** Opening Study material block **

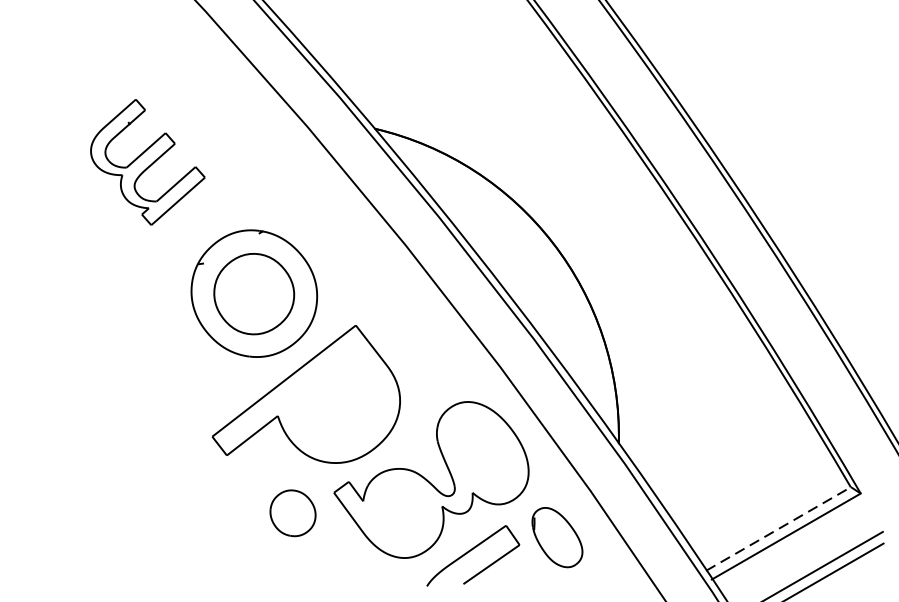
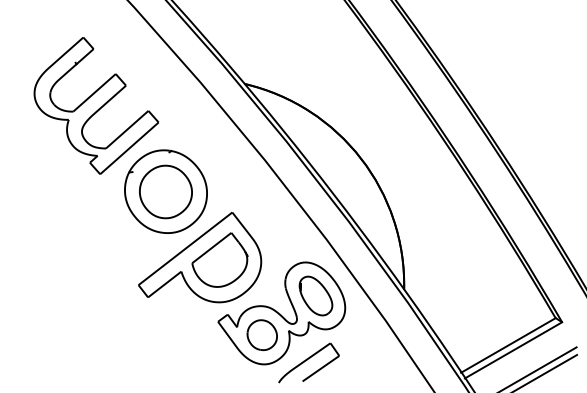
part: (147, 161) -> (96, 105), size x1.67
part: (336, 397) -> (219, 259), added
part: (291, 513) -> (261, 335), moved
line: (778, 529) -> (508, 345), dashed -> solid
part: (556, 536) -> (315, 295), moved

** Closing Study material block **

Exercise brief
Find the lines above that contain the word "part" and collect them.

Result of this exercise
part: (147, 161) -> (96, 105), size x1.67
part: (336, 397) -> (219, 259), added
part: (291, 513) -> (261, 335), moved
part: (556, 536) -> (315, 295), moved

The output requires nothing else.